Feb. 13 (UPI) — Stocks tumbled Tuesday as the Dow Jones Industrial Average dropped 525 points — recording its worst one-day loss in nearly a year — on news that inflation ran hotter than expected in January, stoking investor fears that interest rates may not be coming down soon.

The Dow fell more than 700 points Tuesday afternoon before regaining some ground to close down 1.4%, or 525 points, at 38,273. It is the largest single-day drop since March 2023. The S&P 500 lost 1.4% and the Nasdaq Composite dropped 1.8%.

Earlier Tuesday, the Bureau of Labor Statistics reported the consumer price index was up 0.3% from December to January, and up 3.1% over this time last year. Economists had predicted smaller increases of 0.2% for the month and 2.9% for the year.

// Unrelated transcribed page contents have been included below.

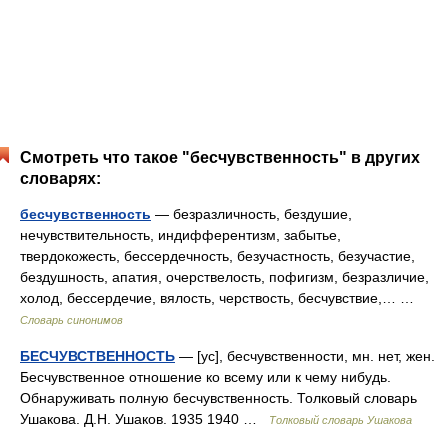
Смотреть что такое "бесчувственность" в других
словарях:
бесчувственность
— безразличность, бездушие,
нечувствительность, индифферентизм, забытье,
твердокожесть, бессердечность, безучастность, безучастие,
бездушность, апатия, очерствелость, пофигизм, безразличие,
холод, бессердечие, вялость, черствость, бесчувствие,… …
Словарь синонимов
БЕСЧУВСТВЕННОСТЬ
— [ус], бесчувственности, мн. нет, жен.
Бесчувственное отношение ко всему или к чему нибудь.
Обнаруживать полную бесчувственность. Толковый словарь
Ушакова. Д.Н. Ушаков. 1935 1940 …
Толковый словарь Ушакова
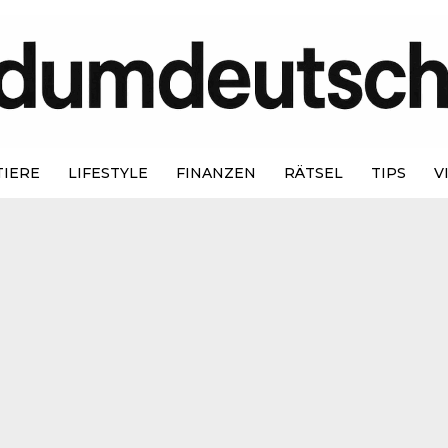
TIERE
LIFESTYLE
FINANZEN
RÄTSEL
TIPS
V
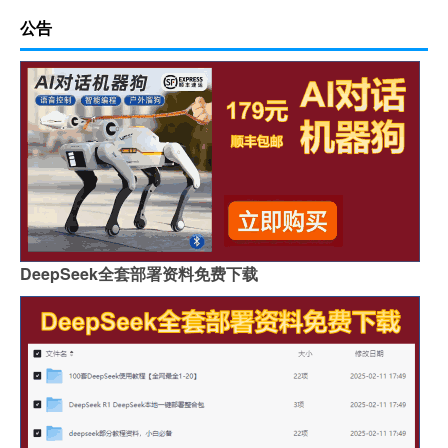
公告
DeepSeek全套部署资料免费下载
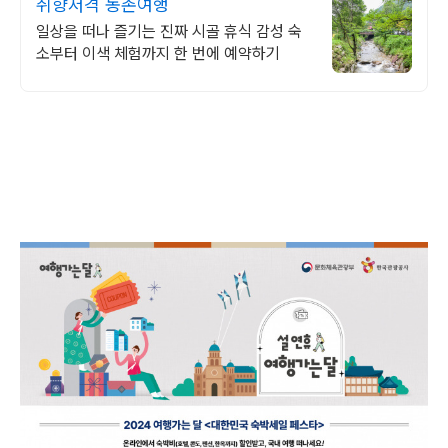
취향저격 농촌여행
일상을 떠나 즐기는 진짜 시골 휴식 감성 숙
소부터 이색 체험까지 한 번에 예약하기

Housing costs drove January’s inflation, rising 0.6% for the month. Food prices were also up 0.4%, as the cost of energy dropped 0.9%, according to the report.

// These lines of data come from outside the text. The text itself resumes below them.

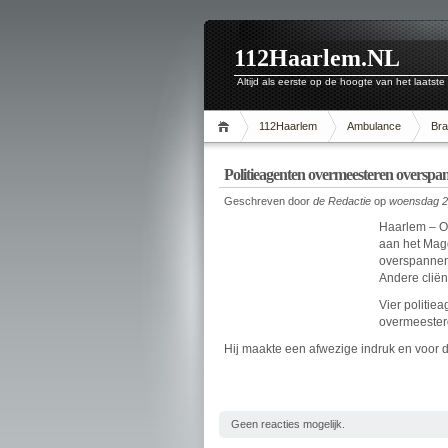
112Haarlem.NL
Altijd als eerste op de hoogte van het laatste
112Haarlem
Ambulance
Br
Politieagenten overmeesteren overspa
Geschreven door
de Redactie
op
woensdag 2
Haarlem – O
aan het Magd
overspannen
Andere cliën
Vier politie
overmeesterd
Hij maakte een afwezige indruk en voor d
Geen reacties mogelijk.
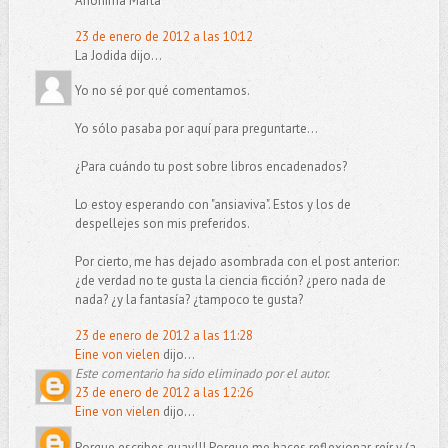
Anónima Marta
23 de enero de 2012 a las 10:12
La Jodida dijo...
Yo no sé por qué comentamos.
Yo sólo pasaba por aquí para preguntarte...
¿Para cuándo tu post sobre libros encadenados?
Lo estoy esperando con "ansiaviva". Estos y los de
despellejes son mis preferidos.
Por cierto, me has dejado asombrada con el post anterior:
¿de verdad no te gusta la ciencia ficción? ¿pero nada de
nada? ¿y la fantasía? ¿tampoco te gusta?
23 de enero de 2012 a las 11:28
Eine von vielen
dijo...
Este comentario ha sido eliminado por el autor.
23 de enero de 2012 a las 12:26
Eine von vielen
dijo...
Porque escribes guay!!! Porque me haces reflexionar, reír y (a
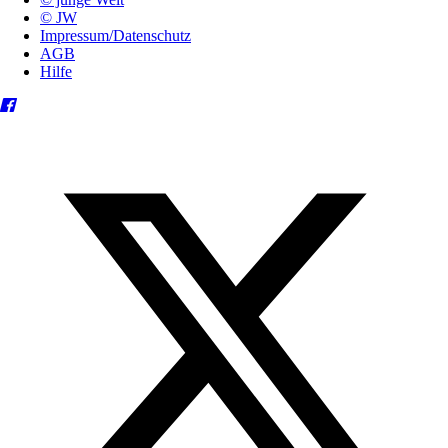
© JW
Impressum/Datenschutz
AGB
Hilfe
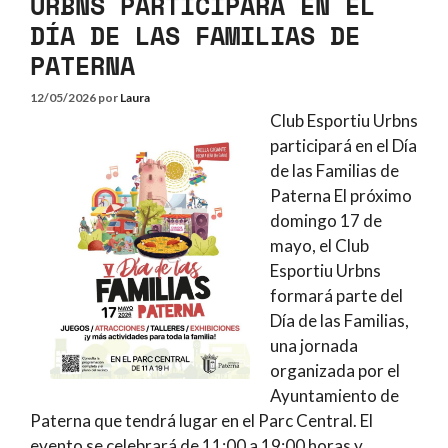
URBNS PARTICIPARÁ EN EL
DÍA DE LAS FAMILIAS DE
PATERNA
12/05/2026
por
Laura
Club Esportiu Urbns
participará en el Día
de las Familias de
Paterna El próximo
domingo 17 de
mayo, el Club
Esportiu Urbns
formará parte del
Día de las Familias,
una jornada
organizada por el
Ayuntamiento de
Paterna que tendrá lugar en el Parc Central. El
evento se celebrará de 11:00 a 19:00 horas y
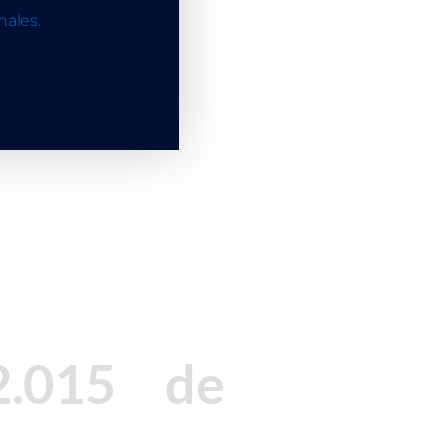
ales.
2.015 de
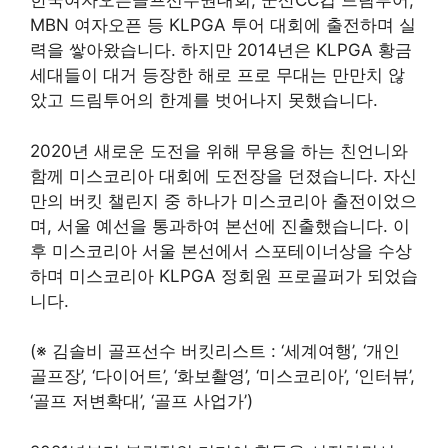
한국여자오픈골프선수권대회, 군산CC컵 드림투어,
MBN 여자오픈 등 KLPGA 투어 대회에 출전하며 실
력을 쌓아왔습니다. 하지만 2014년은 KLPGA 황금
세대들이 대거 등장한 해로 프로 무대는 만만치 않
았고 드림투어의 한계를 벗어나지 못했습니다.
2020년 새로운 도전을 위해 무용을 하는 친언니와
함께 미스코리아 대회에 도전장을 던졌습니다. 자신
만의 버킷 챌린지 중 하나가 미스코리아 출전이었으
며, 서울 예선을 통과하여 본선에 진출했습니다. 이
후 미스코리아 서울 본선에서 스포테이너상을 수상
하며 미스코리아 KLPGA 정회원 프로골퍼가 되었습
니다.
(※ 김솔비 골프선수 버킷리스트 : ‘세계여행’, ‘개인
골프장’, ‘다이어트’, ‘화보촬영’, ‘미스코리아’, ‘인터뷰’,
‘골프 저변확대’, ‘골프 사업가’)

As President Joe Biden touted economic “growth and employment remain strong” in a statement Tuesday, he added “there’s still work to do to lower costs,” while pointing out that “inflation has declined by two-thirds from its peak.”

“A market that forcefully expected earlier easing — fortified by a series of rate cuts throughout the year — has had to digest not just a barrage of consistent Fedspeak, but the stark reality that the Fed can still not declare victory on its long campaign to quell inflation,” Quincy Crosby, chief global strategist for LPL Financial, told CBS in an email.

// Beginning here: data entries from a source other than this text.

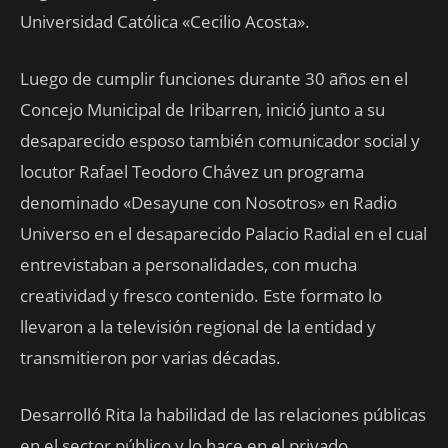
Universidad Católica «Cecilio Acosta».
Luego de cumplir funciones durante 30 años en el
Concejo Municipal de Iribarren, inició junto a su
desaparecido esposo también comunicador social y
locutor Rafael Teodoro Chávez un programa
denominado «Desayune con Nosotros» en Radio
Universo en el desaparecido Palacio Radial en el cual
entrevistaban a personalidades, con mucha
creatividad y fresco contenido. Este formato lo
llevaron a la televisión regional de la entidad y
transmitieron por varias décadas.
Desarrolló Rita la habilidad de las relaciones públicas
en el sector público y lo hace en el privado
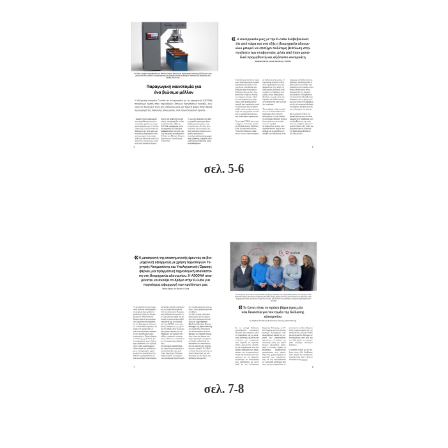
σελ. 5-6
σελ. 7-8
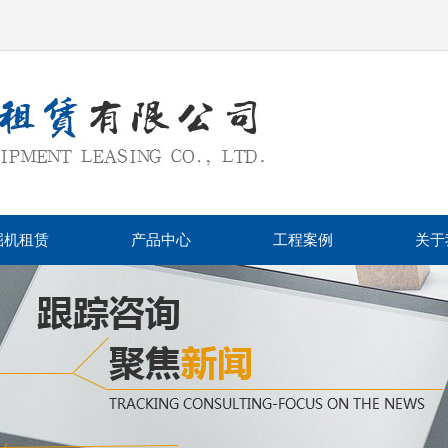
掘机租赁
产品中心
工程案例
关于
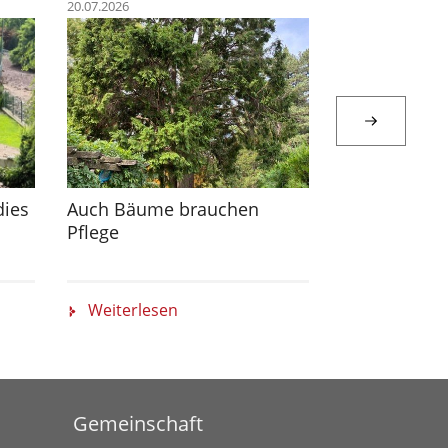
20.07.2026
06.07.2026
dies
Auch Bäume brauchen
Sr. Martha Z
Pflege
im Gespräch
Weiterlesen
Weiterlese
Gemeinschaft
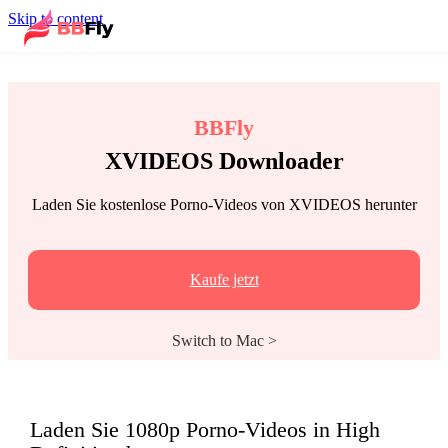
Skip to content
BBFly
XVIDEOS Downloader
Laden Sie kostenlose Porno-Videos von XVIDEOS herunter
Kaufe jetzt
Switch to Mac >
Laden Sie 1080p Porno-Videos in High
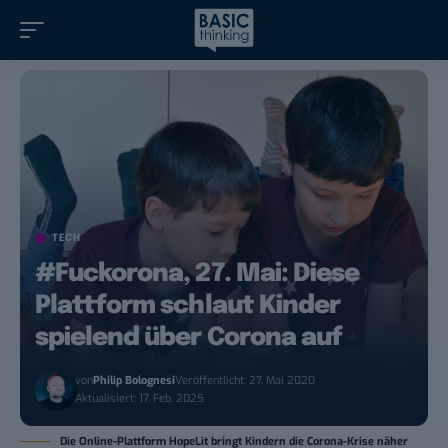
TECH
#Fuckorona, 27. Mai: Diese
Plattform schlaut Kinder
spielend über Corona auf
von
Philip Bolognesi
Veröffentlicht: 27. Mai 2020
Aktualisiert: 17. Feb. 2025
Die Online-Plattform HopeLit bringt Kindern die Corona-Krise näher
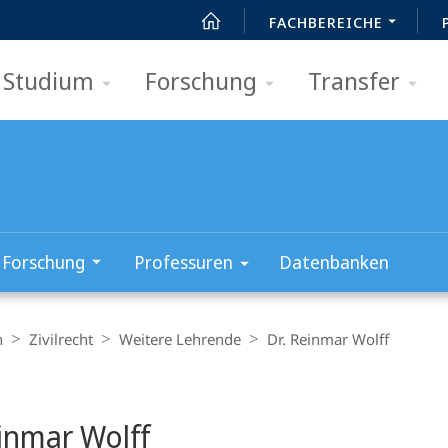
FACHBEREICHE
Studium
Forschung
Transfer
Forschung
Professuren
Datenbanken
n
Zivilrecht
Weitere Lehrende
Dr. Reinmar Wolff
t
einmar Wolff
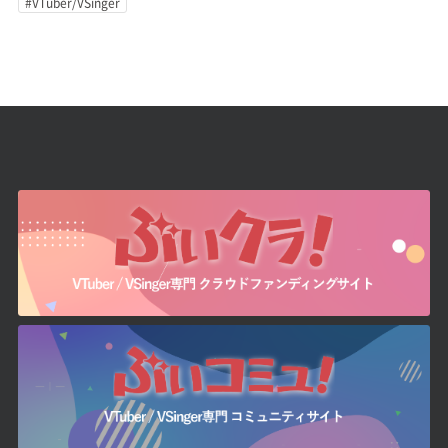
#VTuber/VSinger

As Wall Street had been expecting the Federal Reserve to cut its benchmark lending rate as early as March, that expectation has now been pushed to June or July, according to CME FedWatch Tool.

“With this new data, a first cut in June seems like the most reasonable expectation unless we see a very quick, severe drop in labor market activity or a geopolitical shock,” Greg Wilensky, head of U.S. fixed income at Janus Henderson Investors, wrote in a note Tuesday.

Stocks have been rising on Wall Street expectations that the Fed could start winding down interest rates. The Dow hit a record-high close Monday on data that showed progress on inflation, then sank Tuesday with the CPI.

“The stock market can’t keep rallying if rates are going to be higher for longer,” Chris Zaccarelli, chief investment officer for Independent Advisor Alliance, wrote in a Tuesday note, adding “especially if the assumption that the Fed is completely done raising rates is incorrect.”